Der zuletzt ja heftig diskutierte Begriff der „Lügenpresse“ greift für eine derartige Spielart des Journalismus zweifellos viel zu kurz. Das ist kein Journalismus mehr. Das ist in Worte gegossene Kriegsgeilheit entweder enthirnter oder unter welchen Druck auch immer gesetzter Redakteure.
Es sei denn ...
Auf der sgn. Münchener Sicherheitskonferenz berichtete Bundeskanzlerin Merkel heute vom gestrigen, mehrstündigen Treffen mit Wladimir Putin, mit dem sie zusammen mit dem Kofürsten von Andorra, Francois Hollande, hierzulande besser bekannt in seiner Funktion als franz. Staatspräsident, über eine mögliche Lösung des Ukraine-Konflikts sprach. Hierzu ein Ausschnitt aus Ihrer Rede:
„Das Problem ist, dass ich mir keine Situation vorstellen kann, in der eine verbesserte Ausrüstung der ukrainischen Armee dazu führt, dass Präsident Putin so beeindruckt ist, dass er glaubt, militärisch zu verlieren. Ich muss das so hart sagen. Es sei denn... Über es sei denn möchte ich nicht sprechen.“
Wie, liebe Frau Merkel, dürfen oder müssen wir denn das verstehen? Dass US-Vize Jo Biden und die Republikaner geradezu versessen darauf sind, endlich Waffen in die Ukraine zu liefern, wissen wir ja.

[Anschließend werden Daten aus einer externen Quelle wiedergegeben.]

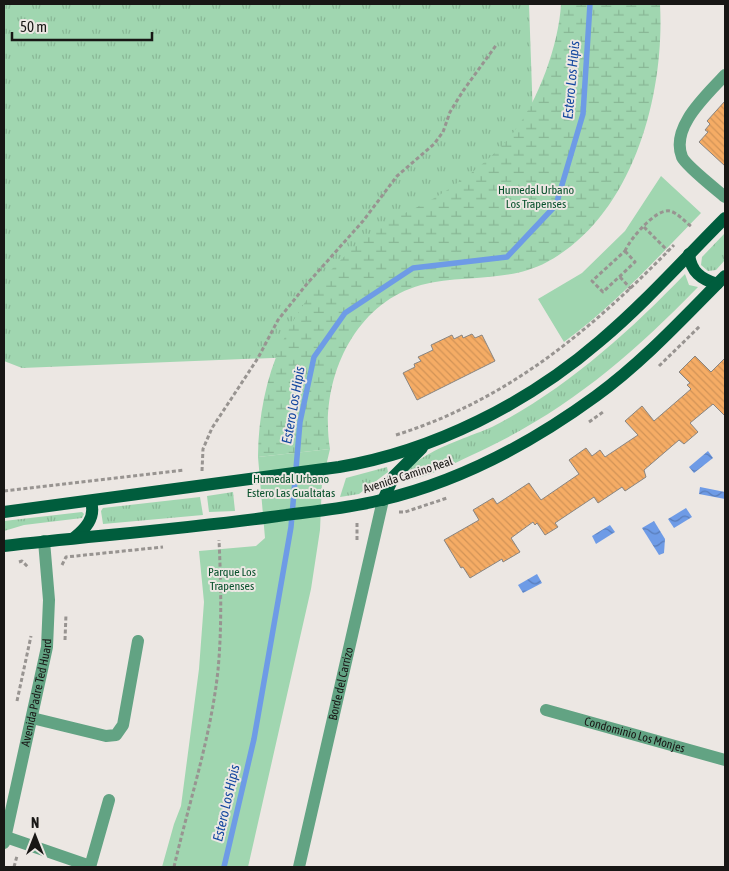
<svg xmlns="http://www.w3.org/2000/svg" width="729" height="871" font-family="'Asap Condensed',sans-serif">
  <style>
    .grass { fill: url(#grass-tufts) }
    .wetland { fill: url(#wetland-marsh) }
    .green { fill: #a0d6b0 }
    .water { fill: url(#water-waves) }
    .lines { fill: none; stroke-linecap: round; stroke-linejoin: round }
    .stream { stroke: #6e9be6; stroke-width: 5.5 }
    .building { fill: url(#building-back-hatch); stroke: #898581 }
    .path { stroke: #989491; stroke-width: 3; stroke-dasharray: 4 2.5; stroke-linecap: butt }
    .minor { stroke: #62a383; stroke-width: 12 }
    .major { stroke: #005d3d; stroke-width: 12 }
    .labels { text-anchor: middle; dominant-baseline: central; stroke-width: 4; stroke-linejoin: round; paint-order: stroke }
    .park-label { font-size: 12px; fill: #08512c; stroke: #ece7e3 }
    .street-label { font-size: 12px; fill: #181715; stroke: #ece7e3 }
    .water-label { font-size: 14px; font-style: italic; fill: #13479f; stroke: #ece7e3 }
  </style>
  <defs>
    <pattern id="grass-tufts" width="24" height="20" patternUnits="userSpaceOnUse" patternTransform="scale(1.25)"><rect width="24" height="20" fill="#a0d6b0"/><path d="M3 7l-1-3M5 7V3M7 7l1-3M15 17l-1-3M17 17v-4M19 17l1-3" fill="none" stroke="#89b796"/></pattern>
    <pattern id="wetland-marsh" width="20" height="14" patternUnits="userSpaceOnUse" patternTransform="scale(1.25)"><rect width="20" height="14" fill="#a0d6b0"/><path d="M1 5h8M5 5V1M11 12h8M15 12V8" fill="none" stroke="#89b796"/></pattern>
    <pattern id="water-waves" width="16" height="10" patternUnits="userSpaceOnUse" patternTransform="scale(1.25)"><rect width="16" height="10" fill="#6e9be6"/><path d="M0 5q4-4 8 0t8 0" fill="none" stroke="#597db9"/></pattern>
    <pattern id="building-back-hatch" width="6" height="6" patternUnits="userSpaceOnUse" patternTransform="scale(1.25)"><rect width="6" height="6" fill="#f5ac65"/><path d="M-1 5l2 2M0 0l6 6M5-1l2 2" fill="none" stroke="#d19357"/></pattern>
  </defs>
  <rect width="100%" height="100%" fill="#ece7e3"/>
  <!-- grass -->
  <g class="grass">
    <polygon points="4,4 529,4 536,203 434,226 321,356 22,368 4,361"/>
    <polygon points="725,233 725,260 716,270 708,271 701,265 702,257"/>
    <path d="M 685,274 L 689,285 L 698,287 C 628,359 564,413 472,455 C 451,465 428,477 405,481 C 403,456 473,436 492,427 C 566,389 628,333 685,274 Z"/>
    <polygon points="387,467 388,472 359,494 340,497 346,478"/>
    <polygon points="233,492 235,511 209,512 207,496"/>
    <polygon points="200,497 203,515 103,524 101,511 103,508"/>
    <polygon points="82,512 84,514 82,518 24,525 4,531 4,521"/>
  </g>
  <!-- wetland -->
  <path class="wetland" d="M 561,4 L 660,4 C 665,95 633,216 547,262 C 508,283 463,274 421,285 C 352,304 319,383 330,449 L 258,457 C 259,362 299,289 374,231 C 394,216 419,208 441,194 C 466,178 494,157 513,133 C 538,102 559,44 561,4 Z"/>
  <!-- green -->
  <g class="green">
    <path d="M 661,176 L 701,213 C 657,258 615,305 564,342 L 538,299 L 582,273 L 625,231 Z"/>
    <polygon points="330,449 322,483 320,530 311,589 248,867 162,867 174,824 181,806 199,669 204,602 199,551 256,546 265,538 258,457"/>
  </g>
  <!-- water -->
  <g class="water">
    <polygon points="708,451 713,458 694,473 689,467"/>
    <polygon points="700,487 725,492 725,499 699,494"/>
    <polygon points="686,508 692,517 674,528 668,519"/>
    <polygon points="654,521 665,539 664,553 659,555 642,528"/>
    <polygon points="610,525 615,532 596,544 592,536"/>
    <polygon points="537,574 542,583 523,593 518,585"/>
  </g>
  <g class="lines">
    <!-- stream -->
    <polyline class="stream" points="224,867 254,739 291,527 300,422 314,357 345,313 413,268 507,257 556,205 583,114 590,4"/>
  </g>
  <!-- building -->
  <g class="building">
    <polygon points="725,101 725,166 699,142 708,132 705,130 710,124 707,121"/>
    <polygon points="472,334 475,338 482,335 495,361 417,400 403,373 415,367 414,364 421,361 418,357 433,350 431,345 452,335 454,339 462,335 463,338"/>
    <polygon points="695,356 711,372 725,358 725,416 713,404 690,423 698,432 684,444 679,440 644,470 646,477 625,491 622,487 598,503 594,497 555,523 558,527 545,535 537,523 535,525 533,522 511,538 520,552 503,562 502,559 470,578 463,567 461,568 444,540 479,520 473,510 493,498 497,504 529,483 541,500 579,474 569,460 586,448 592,456 600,450 605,457 638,435 625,421 642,406 654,421 691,389 687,385 690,383 679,372"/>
  </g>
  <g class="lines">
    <!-- path -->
    <g class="path">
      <polyline points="644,227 668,251"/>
      <polygon points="625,251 635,262 603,292 592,281"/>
      <path d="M 625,251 C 630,239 656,208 670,211 C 678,213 685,222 692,227"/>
      <polyline points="620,277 631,289"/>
      <polyline points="659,366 700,326"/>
      <polyline points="589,422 603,412"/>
      <path d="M 396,435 C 510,399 592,329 674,245"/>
      <polyline points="202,471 203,449 212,428 258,358 278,320 306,285 363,221 397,176 434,144 443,132 450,112 463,91 497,44"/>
      <polyline points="4,491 184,470"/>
      <polyline points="399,512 405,512 447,498"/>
      <polyline points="357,540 357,521"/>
      <polyline points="19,562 22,561 29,568"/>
      <polyline points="62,565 66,557 163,547"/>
      <polyline points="65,640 66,614"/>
      <polyline points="17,701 31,636"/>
      <polyline points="14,867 17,856"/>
      <path d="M 174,867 C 189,802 211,737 218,670 C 222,627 221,584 219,540"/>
    </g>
    <!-- minor -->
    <g class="minor">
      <path d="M 725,75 C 707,95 670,127 682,157 C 686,166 717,190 725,197"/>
      <path id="s1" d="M 546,710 L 725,760"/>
      <polyline points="32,718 106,736 116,735 123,725 138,641"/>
      <polyline points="6,837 90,866"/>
      <path id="s2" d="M 4,843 L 47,647 L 49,600 L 44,541"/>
      <polyline points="90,867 109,800"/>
      <path id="s3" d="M 299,867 L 383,500"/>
    </g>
    <!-- major -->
    <g class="major">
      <path d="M 689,254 C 691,272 701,279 717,284"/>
      <polyline points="383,500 394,476 422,448"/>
      <path d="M 4,512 L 339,467 C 434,451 528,403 600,341 C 645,303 684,259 725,218"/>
      <path d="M 74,538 C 85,529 96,518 91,502"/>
      <path d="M 4,546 C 93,536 182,529 271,517 C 307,512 345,509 381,500 C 458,482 533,442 596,396 C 644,361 684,317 725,276"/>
    </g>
  </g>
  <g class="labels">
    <!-- park labels -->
    <g class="park-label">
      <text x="536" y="190">Humedal Urbano<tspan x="536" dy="14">Los Trapenses</tspan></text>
      <text x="291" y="479">Humedal Urbano<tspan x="291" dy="14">Estero Las Gualtatas</tspan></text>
      <text x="232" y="572">Parque Los<tspan x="232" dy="14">Trapenses</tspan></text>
    </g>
    <!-- street labels -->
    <g class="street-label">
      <text transform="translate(408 475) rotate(-18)">Avenida Camino Real</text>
      <text stroke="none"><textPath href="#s3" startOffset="188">Borde del Carrizo</textPath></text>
      <text stroke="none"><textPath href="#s2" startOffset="154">Avenida Padre Ted Huard</textPath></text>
      <text stroke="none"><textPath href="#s1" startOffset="92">Condominio Los Monjes</textPath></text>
    </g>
    <!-- water labels -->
    <g class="water-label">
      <text transform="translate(571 80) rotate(-85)">Estero Los Hipis</text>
      <text transform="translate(293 405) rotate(-80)">Estero Los Hipis</text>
      <text transform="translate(226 803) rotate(-77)">Estero Los Hipis</text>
    </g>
  </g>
  <!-- border -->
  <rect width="729" height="871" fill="none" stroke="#181715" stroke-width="10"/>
  <!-- north arrow -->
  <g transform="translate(35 836)" stroke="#ece7e3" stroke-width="4" paint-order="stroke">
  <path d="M0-4L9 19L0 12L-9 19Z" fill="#181715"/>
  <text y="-8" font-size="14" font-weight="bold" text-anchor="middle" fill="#181715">N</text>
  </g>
  <!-- scale -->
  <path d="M12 32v8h140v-8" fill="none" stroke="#181715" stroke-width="2.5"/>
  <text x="20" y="32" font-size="15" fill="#181715" stroke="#ece7e3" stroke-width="4" paint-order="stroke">50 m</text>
</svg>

Wir sollten aber auch wissen, dass Russland aufgrund geographischer Vorteile das alles noch viel schneller und effektiver beantworten könnte.
„Es sei denn ...“ lässt nur die Schlussfolgerung zu, dass die Bundeskanzlerin an eine atomare Auseinandersetzung dachte. Aber als gelernte Physikerin sollte ihr evtl. erinnerlich sein, dass Herr Putin in diesem Falle ganz zweifellos der Verlierer wäre, die gesamte Menschheit als kleiner „Kollateralschaden“ allerdings auch.
Mich beschleicht der Gedanke, dass es schon ein wenig später als fünf vor zwölf sein könnte. Und dass man nach einem Friedensnobelpreisträger vielleicht einmal klar machen müsste, wo wir gerade stehen. Oder dass es an der Zeit wäre, der Welt einmal klar zu machen, wessen Sprachrohr er ist. Auf dass man diese Leute des „militärisch-industriellen Komplexes“, vor denen schon die US-Präsidenten Eisenhower und John F. Kennedy warnten (ich berichtete) für immer hinter Gitter bringt.
Frau Merkel, dazu könnten Sie vielleicht auch noch ein paar Takte sagen. Sie, das weiß ich, werden Ihre derzeitige Amtsperiode nicht bis zu ihrem Ablauf ausfüllen. UNO-Generalsekratär Ban Ki-moon ebenfalls nicht. Da wird ein Job frei. Und ich gehe mal davon aus, dass es der Ihrige sein wird. Vielleicht weiß ich da schon etwas mehr als Sie selbst.